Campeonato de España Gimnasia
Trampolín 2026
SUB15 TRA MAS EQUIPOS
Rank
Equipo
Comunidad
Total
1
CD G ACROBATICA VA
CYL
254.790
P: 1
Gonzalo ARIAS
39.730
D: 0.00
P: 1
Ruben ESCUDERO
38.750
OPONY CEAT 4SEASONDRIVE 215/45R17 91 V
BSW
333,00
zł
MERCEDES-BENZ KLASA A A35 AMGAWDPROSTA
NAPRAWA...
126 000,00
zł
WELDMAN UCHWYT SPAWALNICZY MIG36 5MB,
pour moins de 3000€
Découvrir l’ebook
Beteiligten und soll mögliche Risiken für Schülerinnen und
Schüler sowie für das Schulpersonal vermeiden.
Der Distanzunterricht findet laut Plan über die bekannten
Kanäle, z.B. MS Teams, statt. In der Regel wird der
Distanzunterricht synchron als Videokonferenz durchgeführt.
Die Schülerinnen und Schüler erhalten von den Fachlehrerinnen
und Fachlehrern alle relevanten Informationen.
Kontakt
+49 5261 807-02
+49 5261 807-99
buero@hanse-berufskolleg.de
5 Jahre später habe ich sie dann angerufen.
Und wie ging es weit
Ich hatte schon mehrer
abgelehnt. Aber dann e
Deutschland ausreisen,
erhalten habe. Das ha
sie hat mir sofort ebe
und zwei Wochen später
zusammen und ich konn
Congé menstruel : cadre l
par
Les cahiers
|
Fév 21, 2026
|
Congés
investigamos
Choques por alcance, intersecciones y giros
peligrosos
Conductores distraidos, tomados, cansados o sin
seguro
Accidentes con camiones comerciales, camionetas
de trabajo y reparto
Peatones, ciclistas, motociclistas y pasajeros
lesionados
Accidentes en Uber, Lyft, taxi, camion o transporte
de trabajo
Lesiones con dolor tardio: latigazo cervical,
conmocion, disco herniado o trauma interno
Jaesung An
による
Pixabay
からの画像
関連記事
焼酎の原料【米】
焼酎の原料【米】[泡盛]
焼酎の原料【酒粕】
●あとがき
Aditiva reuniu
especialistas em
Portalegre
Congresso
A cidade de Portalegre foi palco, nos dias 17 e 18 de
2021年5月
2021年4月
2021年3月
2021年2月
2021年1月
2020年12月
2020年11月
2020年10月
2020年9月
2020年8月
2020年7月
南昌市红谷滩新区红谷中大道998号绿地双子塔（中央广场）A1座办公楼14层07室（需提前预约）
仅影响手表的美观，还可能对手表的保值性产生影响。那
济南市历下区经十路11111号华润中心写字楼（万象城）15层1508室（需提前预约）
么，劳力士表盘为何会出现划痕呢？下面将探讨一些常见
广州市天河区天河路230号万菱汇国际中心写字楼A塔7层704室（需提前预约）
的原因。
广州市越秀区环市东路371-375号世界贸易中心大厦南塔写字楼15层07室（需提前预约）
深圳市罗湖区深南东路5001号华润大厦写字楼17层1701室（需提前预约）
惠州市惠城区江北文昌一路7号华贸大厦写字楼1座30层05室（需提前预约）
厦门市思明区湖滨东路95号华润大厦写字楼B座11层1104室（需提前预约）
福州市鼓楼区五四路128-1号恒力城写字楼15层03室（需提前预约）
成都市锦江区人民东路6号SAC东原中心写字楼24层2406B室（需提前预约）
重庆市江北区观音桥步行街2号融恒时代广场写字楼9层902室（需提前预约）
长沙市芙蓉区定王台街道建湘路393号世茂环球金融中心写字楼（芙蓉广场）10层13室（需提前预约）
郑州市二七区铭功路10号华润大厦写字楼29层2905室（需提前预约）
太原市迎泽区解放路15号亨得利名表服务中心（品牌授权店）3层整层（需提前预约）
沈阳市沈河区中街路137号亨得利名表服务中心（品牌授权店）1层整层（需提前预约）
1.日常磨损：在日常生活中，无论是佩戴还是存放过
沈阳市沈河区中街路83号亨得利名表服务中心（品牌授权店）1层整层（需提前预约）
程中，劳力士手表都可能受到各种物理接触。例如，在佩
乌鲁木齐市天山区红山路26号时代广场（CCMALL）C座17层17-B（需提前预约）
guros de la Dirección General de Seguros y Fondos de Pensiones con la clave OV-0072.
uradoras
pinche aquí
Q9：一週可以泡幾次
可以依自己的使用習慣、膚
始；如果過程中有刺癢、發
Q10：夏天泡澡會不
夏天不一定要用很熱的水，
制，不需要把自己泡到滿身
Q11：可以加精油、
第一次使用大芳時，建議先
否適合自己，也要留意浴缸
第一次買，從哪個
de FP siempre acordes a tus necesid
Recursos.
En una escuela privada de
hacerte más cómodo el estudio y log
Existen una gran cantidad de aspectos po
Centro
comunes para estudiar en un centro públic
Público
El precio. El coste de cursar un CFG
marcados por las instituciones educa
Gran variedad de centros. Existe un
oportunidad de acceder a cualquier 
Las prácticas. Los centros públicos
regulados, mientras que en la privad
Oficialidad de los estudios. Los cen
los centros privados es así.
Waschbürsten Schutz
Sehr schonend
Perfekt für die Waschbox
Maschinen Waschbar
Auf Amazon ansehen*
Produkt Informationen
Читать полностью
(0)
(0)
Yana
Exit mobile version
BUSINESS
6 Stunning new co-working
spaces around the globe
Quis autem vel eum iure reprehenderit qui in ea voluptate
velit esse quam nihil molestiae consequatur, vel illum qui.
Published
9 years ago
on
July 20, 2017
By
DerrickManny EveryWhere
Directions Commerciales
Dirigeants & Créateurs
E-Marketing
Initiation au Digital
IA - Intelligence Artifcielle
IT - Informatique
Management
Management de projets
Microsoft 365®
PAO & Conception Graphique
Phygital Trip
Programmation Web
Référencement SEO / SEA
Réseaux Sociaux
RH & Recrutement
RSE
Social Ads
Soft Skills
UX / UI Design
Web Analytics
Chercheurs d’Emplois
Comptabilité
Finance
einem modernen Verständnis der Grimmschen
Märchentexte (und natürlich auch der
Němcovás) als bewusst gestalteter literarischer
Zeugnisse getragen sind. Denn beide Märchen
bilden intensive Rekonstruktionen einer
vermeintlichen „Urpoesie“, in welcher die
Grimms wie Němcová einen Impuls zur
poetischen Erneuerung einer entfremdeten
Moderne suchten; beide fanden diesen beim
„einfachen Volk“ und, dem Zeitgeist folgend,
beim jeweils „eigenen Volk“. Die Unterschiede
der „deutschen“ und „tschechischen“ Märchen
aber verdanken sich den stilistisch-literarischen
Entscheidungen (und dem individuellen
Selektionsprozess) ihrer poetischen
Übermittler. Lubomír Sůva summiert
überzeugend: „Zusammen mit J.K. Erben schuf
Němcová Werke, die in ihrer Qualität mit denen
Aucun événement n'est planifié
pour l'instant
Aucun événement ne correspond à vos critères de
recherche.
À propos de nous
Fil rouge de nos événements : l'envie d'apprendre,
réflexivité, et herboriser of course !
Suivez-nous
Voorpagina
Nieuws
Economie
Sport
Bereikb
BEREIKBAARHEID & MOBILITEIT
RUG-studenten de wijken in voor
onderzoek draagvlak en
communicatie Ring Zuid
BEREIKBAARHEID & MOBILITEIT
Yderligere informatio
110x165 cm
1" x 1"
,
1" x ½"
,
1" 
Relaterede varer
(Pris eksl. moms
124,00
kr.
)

## AIM OF THE TASK
Retype every line of the listing above, character for character, keeping the line breaks.

## REPLY
Campeonato de España Gimnasia
Trampolín 2026
SUB15 TRA MAS EQUIPOS
Rank
Equipo
Comunidad
Total
1
CD G ACROBATICA VA
CYL
254.790
P: 1
Gonzalo ARIAS
39.730
D: 0.00
P: 1
Ruben ESCUDERO
38.750
OPONY CEAT 4SEASONDRIVE 215/45R17 91 V
BSW
333,00
zł
MERCEDES-BENZ KLASA A A35 AMGAWDPROSTA
NAPRAWA...
126 000,00
zł
WELDMAN UCHWYT SPAWALNICZY MIG36 5MB,
pour moins de 3000€
Découvrir l’ebook
Beteiligten und soll mögliche Risiken für Schülerinnen und
Schüler sowie für das Schulpersonal vermeiden.
Der Distanzunterricht findet laut Plan über die bekannten
Kanäle, z.B. MS Teams, statt. In der Regel wird der
Distanzunterricht synchron als Videokonferenz durchgeführt.
Die Schülerinnen und Schüler erhalten von den Fachlehrerinnen
und Fachlehrern alle relevanten Informationen.
Kontakt
+49 5261 807-02
+49 5261 807-99
buero@hanse-berufskolleg.de
5 Jahre später habe ich sie dann angerufen.
Und wie ging es weit
Ich hatte schon mehrer
abgelehnt. Aber dann e
Deutschland ausreisen,
erhalten habe. Das ha
sie hat mir sofort ebe
und zwei Wochen später
zusammen und ich konn
Congé menstruel : cadre l
par
Les cahiers
|
Fév 21, 2026
|
Congés
investigamos
Choques por alcance, intersecciones y giros
peligrosos
Conductores distraidos, tomados, cansados o sin
seguro
Accidentes con camiones comerciales, camionetas
de trabajo y reparto
Peatones, ciclistas, motociclistas y pasajeros
lesionados
Accidentes en Uber, Lyft, taxi, camion o transporte
de trabajo
Lesiones con dolor tardio: latigazo cervical,
conmocion, disco herniado o trauma interno
Jaesung An
による
Pixabay
からの画像
関連記事
焼酎の原料【米】
焼酎の原料【米】[泡盛]
焼酎の原料【酒粕】
●あとがき
Aditiva reuniu
especialistas em
Portalegre
Congresso
A cidade de Portalegre foi palco, nos dias 17 e 18 de
2021年5月
2021年4月
2021年3月
2021年2月
2021年1月
2020年12月
2020年11月
2020年10月
2020年9月
2020年8月
2020年7月
南昌市红谷滩新区红谷中大道998号绿地双子塔（中央广场）A1座办公楼14层07室（需提前预约）
仅影响手表的美观，还可能对手表的保值性产生影响。那
济南市历下区经十路11111号华润中心写字楼（万象城）15层1508室（需提前预约）
么，劳力士表盘为何会出现划痕呢？下面将探讨一些常见
广州市天河区天河路230号万菱汇国际中心写字楼A塔7层704室（需提前预约）
的原因。
广州市越秀区环市东路371-375号世界贸易中心大厦南塔写字楼15层07室（需提前预约）
深圳市罗湖区深南东路5001号华润大厦写字楼17层1701室（需提前预约）
惠州市惠城区江北文昌一路7号华贸大厦写字楼1座30层05室（需提前预约）
厦门市思明区湖滨东路95号华润大厦写字楼B座11层1104室（需提前预约）
福州市鼓楼区五四路128-1号恒力城写字楼15层03室（需提前预约）
成都市锦江区人民东路6号SAC东原中心写字楼24层2406B室（需提前预约）
重庆市江北区观音桥步行街2号融恒时代广场写字楼9层902室（需提前预约）
长沙市芙蓉区定王台街道建湘路393号世茂环球金融中心写字楼（芙蓉广场）10层13室（需提前预约）
郑州市二七区铭功路10号华润大厦写字楼29层2905室（需提前预约）
太原市迎泽区解放路15号亨得利名表服务中心（品牌授权店）3层整层（需提前预约）
沈阳市沈河区中街路137号亨得利名表服务中心（品牌授权店）1层整层（需提前预约）
1.日常磨损：在日常生活中，无论是佩戴还是存放过
沈阳市沈河区中街路83号亨得利名表服务中心（品牌授权店）1层整层（需提前预约）
程中，劳力士手表都可能受到各种物理接触。例如，在佩
乌鲁木齐市天山区红山路26号时代广场（CCMALL）C座17层17-B（需提前预约）
guros de la Dirección General de Seguros y Fondos de Pensiones con la clave OV-0072.
uradoras
pinche aquí
Q9：一週可以泡幾次
可以依自己的使用習慣、膚
始；如果過程中有刺癢、發
Q10：夏天泡澡會不
夏天不一定要用很熱的水，
制，不需要把自己泡到滿身
Q11：可以加精油、
第一次使用大芳時，建議先
否適合自己，也要留意浴缸
第一次買，從哪個
de FP siempre acordes a tus necesid
Recursos.
En una escuela privada de
hacerte más cómodo el estudio y log
Existen una gran cantidad de aspectos po
Centro
comunes para estudiar en un centro públic
Público
El precio. El coste de cursar un CFG
marcados por las instituciones educa
Gran variedad de centros. Existe un
oportunidad de acceder a cualquier 
Las prácticas. Los centros públicos
regulados, mientras que en la privad
Oficialidad de los estudios. Los cen
los centros privados es así.
Waschbürsten Schutz
Sehr schonend
Perfekt für die Waschbox
Maschinen Waschbar
Auf Amazon ansehen*
Produkt Informationen
Читать полностью
(0)
(0)
Yana
Exit mobile version
BUSINESS
6 Stunning new co-working
spaces around the globe
Quis autem vel eum iure reprehenderit qui in ea voluptate
velit esse quam nihil molestiae consequatur, vel illum qui.
Published
9 years ago
on
July 20, 2017
By
DerrickManny EveryWhere
Directions Commerciales
Dirigeants & Créateurs
E-Marketing
Initiation au Digital
IA - Intelligence Artifcielle
IT - Informatique
Management
Management de projets
Microsoft 365®
PAO & Conception Graphique
Phygital Trip
Programmation Web
Référencement SEO / SEA
Réseaux Sociaux
RH & Recrutement
RSE
Social Ads
Soft Skills
UX / UI Design
Web Analytics
Chercheurs d’Emplois
Comptabilité
Finance
einem modernen Verständnis der Grimmschen
Märchentexte (und natürlich auch der
Němcovás) als bewusst gestalteter literarischer
Zeugnisse getragen sind. Denn beide Märchen
bilden intensive Rekonstruktionen einer
vermeintlichen „Urpoesie“, in welcher die
Grimms wie Němcová einen Impuls zur
poetischen Erneuerung einer entfremdeten
Moderne suchten; beide fanden diesen beim
„einfachen Volk“ und, dem Zeitgeist folgend,
beim jeweils „eigenen Volk“. Die Unterschiede
der „deutschen“ und „tschechischen“ Märchen
aber verdanken sich den stilistisch-literarischen
Entscheidungen (und dem individuellen
Selektionsprozess) ihrer poetischen
Übermittler. Lubomír Sůva summiert
überzeugend: „Zusammen mit J.K. Erben schuf
Němcová Werke, die in ihrer Qualität mit denen
Aucun événement n'est planifié
pour l'instant
Aucun événement ne correspond à vos critères de
recherche.
À propos de nous
Fil rouge de nos événements : l'envie d'apprendre,
réflexivité, et herboriser of course !
Suivez-nous
Voorpagina
Nieuws
Economie
Sport
Bereikb
BEREIKBAARHEID & MOBILITEIT
RUG-studenten de wijken in voor
onderzoek draagvlak en
communicatie Ring Zuid
BEREIKBAARHEID & MOBILITEIT
Yderligere informatio
110x165 cm
1" x 1"
,
1" x ½"
,
1" 
Relaterede varer
(Pris eksl. moms
124,00
kr.
)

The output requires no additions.